- Description of the task: Write out exactly the lines running from the line that includes "很明显，抽象需要每个层面额外的处理。因此，随着抽象层的增加，处理变得更慢。" to the end of the data, both ends included, and nothing besides.

[Stored data entries]
____________________

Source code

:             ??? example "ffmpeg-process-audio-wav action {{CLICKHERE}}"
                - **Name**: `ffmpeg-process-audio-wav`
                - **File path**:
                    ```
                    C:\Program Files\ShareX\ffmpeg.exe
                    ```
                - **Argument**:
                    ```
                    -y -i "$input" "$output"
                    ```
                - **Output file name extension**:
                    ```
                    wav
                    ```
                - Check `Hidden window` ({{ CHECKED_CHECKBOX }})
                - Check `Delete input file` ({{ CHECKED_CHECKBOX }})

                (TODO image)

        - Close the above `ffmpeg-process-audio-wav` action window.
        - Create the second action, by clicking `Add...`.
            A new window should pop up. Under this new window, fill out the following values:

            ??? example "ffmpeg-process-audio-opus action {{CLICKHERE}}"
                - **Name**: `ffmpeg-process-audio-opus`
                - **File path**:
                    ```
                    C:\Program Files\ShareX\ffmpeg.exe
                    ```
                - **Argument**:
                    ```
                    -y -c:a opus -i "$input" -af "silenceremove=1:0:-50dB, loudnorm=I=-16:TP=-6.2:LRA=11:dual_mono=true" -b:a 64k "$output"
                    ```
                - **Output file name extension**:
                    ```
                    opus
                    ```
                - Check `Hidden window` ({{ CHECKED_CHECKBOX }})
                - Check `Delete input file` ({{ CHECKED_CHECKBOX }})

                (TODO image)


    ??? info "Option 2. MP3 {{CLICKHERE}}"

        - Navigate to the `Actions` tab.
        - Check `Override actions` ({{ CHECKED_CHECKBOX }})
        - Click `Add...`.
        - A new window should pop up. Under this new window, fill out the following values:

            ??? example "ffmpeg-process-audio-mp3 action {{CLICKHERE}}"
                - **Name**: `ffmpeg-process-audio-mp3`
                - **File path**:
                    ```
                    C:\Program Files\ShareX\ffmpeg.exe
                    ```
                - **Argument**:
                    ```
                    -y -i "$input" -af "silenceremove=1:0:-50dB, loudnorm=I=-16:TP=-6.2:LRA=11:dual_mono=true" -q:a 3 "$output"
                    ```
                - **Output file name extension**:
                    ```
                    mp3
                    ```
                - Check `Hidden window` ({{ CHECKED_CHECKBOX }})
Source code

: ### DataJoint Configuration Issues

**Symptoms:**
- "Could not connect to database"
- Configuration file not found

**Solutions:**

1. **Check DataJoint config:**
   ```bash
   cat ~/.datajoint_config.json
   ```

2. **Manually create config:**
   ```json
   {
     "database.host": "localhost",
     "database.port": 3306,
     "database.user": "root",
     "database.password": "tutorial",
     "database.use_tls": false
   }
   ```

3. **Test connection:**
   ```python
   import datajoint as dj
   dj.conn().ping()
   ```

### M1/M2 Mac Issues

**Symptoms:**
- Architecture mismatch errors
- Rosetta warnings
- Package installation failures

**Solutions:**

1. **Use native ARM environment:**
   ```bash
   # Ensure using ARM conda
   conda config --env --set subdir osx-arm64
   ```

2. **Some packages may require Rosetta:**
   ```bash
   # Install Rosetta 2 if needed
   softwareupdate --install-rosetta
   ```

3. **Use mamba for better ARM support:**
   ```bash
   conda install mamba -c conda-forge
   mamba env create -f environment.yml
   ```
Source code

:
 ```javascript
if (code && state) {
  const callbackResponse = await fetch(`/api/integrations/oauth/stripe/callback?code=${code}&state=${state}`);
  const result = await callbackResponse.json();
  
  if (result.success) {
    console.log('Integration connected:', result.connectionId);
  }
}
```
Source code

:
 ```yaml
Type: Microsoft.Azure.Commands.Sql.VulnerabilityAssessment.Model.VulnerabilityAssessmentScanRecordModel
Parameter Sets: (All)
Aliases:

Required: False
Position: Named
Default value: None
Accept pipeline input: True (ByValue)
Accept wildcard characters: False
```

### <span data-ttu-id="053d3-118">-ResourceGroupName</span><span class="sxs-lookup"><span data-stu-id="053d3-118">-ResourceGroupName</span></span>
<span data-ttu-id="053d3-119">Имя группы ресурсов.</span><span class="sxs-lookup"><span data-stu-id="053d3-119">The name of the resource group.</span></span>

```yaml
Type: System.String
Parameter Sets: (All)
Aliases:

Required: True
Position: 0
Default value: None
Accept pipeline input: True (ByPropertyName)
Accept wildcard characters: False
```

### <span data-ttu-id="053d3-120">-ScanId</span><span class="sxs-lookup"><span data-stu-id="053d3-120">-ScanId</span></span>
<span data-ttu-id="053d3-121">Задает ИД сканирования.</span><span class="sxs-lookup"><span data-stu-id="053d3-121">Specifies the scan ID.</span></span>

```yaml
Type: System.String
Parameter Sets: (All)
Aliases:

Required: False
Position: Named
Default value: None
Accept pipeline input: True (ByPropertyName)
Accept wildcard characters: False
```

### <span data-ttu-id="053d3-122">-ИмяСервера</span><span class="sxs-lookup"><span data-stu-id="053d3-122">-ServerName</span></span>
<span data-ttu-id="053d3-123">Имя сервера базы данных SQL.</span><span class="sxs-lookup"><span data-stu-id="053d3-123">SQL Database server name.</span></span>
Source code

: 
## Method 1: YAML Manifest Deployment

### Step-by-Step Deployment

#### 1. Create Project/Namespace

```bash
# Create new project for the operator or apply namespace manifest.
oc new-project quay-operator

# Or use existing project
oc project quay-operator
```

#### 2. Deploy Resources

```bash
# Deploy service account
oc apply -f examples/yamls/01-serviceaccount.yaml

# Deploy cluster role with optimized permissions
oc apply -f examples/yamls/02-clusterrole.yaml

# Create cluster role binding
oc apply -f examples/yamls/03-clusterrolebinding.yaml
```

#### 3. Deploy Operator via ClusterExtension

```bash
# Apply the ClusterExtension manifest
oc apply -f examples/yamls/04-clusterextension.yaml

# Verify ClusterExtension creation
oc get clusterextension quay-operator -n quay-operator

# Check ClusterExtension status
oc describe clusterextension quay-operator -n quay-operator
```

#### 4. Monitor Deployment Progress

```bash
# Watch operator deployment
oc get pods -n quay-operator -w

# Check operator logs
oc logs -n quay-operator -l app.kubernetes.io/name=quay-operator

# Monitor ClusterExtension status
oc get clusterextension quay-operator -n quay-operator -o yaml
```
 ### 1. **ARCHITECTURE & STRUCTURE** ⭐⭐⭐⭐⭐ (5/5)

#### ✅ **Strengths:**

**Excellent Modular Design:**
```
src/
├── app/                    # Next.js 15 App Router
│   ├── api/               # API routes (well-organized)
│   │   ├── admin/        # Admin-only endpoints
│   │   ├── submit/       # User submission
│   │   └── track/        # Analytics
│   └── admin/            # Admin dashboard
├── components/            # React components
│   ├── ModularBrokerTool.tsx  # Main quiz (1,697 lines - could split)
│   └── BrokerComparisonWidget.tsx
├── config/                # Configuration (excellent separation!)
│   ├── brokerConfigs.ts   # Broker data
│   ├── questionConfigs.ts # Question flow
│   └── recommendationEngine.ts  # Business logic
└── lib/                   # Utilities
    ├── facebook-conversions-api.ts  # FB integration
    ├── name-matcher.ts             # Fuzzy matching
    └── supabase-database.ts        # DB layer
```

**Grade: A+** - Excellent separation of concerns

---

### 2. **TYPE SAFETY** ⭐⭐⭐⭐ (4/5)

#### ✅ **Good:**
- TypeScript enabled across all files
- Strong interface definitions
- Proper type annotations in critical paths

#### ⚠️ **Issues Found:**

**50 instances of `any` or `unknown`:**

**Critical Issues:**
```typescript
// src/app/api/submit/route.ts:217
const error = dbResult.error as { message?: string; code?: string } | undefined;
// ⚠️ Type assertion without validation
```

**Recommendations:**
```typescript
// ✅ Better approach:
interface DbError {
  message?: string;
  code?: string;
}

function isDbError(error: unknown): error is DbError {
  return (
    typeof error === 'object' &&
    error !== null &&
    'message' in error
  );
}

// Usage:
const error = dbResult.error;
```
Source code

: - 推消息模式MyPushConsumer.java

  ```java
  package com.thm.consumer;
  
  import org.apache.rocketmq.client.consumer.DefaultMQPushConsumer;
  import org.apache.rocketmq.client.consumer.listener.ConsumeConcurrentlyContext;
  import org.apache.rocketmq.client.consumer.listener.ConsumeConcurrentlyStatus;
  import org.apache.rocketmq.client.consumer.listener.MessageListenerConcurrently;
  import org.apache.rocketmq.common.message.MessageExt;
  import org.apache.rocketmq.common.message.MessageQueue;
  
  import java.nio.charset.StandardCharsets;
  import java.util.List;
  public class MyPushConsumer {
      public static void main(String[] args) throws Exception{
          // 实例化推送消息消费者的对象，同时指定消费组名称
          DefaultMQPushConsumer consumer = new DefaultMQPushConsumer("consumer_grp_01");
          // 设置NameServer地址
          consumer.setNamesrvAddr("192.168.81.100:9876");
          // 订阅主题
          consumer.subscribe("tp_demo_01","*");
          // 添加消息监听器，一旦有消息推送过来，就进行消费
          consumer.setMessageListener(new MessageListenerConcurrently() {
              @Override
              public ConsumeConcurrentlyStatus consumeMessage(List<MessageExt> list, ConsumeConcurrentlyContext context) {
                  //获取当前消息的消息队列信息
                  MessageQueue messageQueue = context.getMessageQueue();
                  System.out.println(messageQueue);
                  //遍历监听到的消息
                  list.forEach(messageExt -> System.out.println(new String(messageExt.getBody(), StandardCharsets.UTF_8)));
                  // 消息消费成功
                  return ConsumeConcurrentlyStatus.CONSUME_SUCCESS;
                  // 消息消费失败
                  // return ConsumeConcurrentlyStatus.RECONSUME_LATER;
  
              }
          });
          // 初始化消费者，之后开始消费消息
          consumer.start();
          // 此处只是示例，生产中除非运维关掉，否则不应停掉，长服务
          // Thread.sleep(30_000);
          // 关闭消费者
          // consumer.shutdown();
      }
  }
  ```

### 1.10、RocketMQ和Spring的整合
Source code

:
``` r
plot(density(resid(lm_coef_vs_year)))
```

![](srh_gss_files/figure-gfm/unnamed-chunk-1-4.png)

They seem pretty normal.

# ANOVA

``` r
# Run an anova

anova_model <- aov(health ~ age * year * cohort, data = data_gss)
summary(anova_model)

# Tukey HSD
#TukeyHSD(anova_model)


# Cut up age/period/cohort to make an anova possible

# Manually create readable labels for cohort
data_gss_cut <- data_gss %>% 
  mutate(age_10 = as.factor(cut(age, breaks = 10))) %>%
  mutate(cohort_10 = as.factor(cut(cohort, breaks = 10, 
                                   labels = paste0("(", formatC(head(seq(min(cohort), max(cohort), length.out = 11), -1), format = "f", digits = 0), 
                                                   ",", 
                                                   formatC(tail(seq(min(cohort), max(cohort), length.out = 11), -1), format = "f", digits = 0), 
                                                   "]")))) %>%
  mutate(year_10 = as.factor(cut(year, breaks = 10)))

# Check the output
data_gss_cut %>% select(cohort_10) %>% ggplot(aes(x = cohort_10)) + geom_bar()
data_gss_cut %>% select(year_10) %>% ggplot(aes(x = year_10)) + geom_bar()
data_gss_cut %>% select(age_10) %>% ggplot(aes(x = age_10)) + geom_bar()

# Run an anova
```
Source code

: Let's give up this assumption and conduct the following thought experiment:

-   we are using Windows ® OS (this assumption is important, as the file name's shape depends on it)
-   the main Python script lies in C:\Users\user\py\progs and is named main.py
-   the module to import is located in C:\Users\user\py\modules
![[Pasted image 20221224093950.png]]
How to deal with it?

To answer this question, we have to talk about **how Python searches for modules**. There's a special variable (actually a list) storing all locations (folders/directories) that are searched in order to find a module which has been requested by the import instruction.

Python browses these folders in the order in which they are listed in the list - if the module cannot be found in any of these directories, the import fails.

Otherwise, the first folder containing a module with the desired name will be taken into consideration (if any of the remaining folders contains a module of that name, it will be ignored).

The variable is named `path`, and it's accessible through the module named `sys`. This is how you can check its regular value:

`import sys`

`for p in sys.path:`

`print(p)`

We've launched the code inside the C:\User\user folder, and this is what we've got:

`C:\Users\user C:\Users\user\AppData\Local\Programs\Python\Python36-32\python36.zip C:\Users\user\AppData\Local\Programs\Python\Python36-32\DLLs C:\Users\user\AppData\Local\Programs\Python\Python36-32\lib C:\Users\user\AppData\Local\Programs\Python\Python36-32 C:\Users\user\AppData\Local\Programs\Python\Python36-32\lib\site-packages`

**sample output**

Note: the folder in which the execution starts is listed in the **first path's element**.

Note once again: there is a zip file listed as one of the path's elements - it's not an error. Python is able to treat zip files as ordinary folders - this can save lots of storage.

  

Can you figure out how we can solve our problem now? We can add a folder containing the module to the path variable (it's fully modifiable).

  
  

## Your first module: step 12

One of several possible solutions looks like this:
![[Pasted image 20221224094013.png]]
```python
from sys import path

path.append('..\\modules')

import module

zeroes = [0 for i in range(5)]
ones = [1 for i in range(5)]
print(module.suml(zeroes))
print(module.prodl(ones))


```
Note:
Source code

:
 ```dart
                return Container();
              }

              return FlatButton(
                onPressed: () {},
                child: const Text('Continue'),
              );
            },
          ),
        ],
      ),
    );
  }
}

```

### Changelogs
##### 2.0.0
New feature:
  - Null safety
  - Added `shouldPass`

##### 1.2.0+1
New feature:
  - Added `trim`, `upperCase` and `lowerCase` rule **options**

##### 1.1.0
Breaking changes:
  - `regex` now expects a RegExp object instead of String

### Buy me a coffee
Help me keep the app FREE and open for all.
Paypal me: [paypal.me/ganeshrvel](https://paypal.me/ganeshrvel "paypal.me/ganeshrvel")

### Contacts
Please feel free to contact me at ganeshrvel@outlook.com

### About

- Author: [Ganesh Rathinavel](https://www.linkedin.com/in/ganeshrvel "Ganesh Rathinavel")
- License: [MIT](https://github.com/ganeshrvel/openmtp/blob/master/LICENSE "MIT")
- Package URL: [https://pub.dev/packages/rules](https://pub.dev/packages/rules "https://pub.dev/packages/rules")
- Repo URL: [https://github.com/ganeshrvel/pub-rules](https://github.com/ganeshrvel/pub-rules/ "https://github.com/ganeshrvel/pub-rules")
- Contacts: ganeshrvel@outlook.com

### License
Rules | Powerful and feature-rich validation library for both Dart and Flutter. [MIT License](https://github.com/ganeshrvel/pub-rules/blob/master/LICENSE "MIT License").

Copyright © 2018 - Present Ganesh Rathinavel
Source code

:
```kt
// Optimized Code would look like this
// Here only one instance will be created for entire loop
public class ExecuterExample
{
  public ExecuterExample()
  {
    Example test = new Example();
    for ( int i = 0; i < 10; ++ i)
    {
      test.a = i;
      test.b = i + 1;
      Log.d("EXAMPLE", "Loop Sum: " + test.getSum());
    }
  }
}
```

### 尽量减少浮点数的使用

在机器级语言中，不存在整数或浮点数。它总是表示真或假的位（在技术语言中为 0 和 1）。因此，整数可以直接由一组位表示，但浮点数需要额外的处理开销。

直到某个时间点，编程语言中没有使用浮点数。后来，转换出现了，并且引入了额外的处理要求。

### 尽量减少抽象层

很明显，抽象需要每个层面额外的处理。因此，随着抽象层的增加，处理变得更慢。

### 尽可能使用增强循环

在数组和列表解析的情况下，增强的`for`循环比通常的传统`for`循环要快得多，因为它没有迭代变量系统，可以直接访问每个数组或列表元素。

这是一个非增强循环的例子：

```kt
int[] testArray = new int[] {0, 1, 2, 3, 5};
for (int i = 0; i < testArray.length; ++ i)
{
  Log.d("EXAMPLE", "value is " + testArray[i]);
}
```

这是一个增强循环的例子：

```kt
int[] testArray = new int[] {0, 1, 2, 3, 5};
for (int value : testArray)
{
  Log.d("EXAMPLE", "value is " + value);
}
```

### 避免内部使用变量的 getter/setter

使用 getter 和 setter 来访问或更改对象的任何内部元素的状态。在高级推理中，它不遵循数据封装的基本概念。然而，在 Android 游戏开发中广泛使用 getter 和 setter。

____________________

- Finished exercise:
很明显，抽象需要每个层面额外的处理。因此，随着抽象层的增加，处理变得更慢。

### 尽可能使用增强循环

在数组和列表解析的情况下，增强的`for`循环比通常的传统`for`循环要快得多，因为它没有迭代变量系统，可以直接访问每个数组或列表元素。

这是一个非增强循环的例子：

```kt
int[] testArray = new int[] {0, 1, 2, 3, 5};
for (int i = 0; i < testArray.length; ++ i)
{
  Log.d("EXAMPLE", "value is " + testArray[i]);
}
```

这是一个增强循环的例子：

```kt
int[] testArray = new int[] {0, 1, 2, 3, 5};
for (int value : testArray)
{
  Log.d("EXAMPLE", "value is " + value);
}
```

### 避免内部使用变量的 getter/setter

使用 getter 和 setter 来访问或更改对象的任何内部元素的状态。在高级推理中，它不遵循数据封装的基本概念。然而，在 Android 游戏开发中广泛使用 getter 和 setter。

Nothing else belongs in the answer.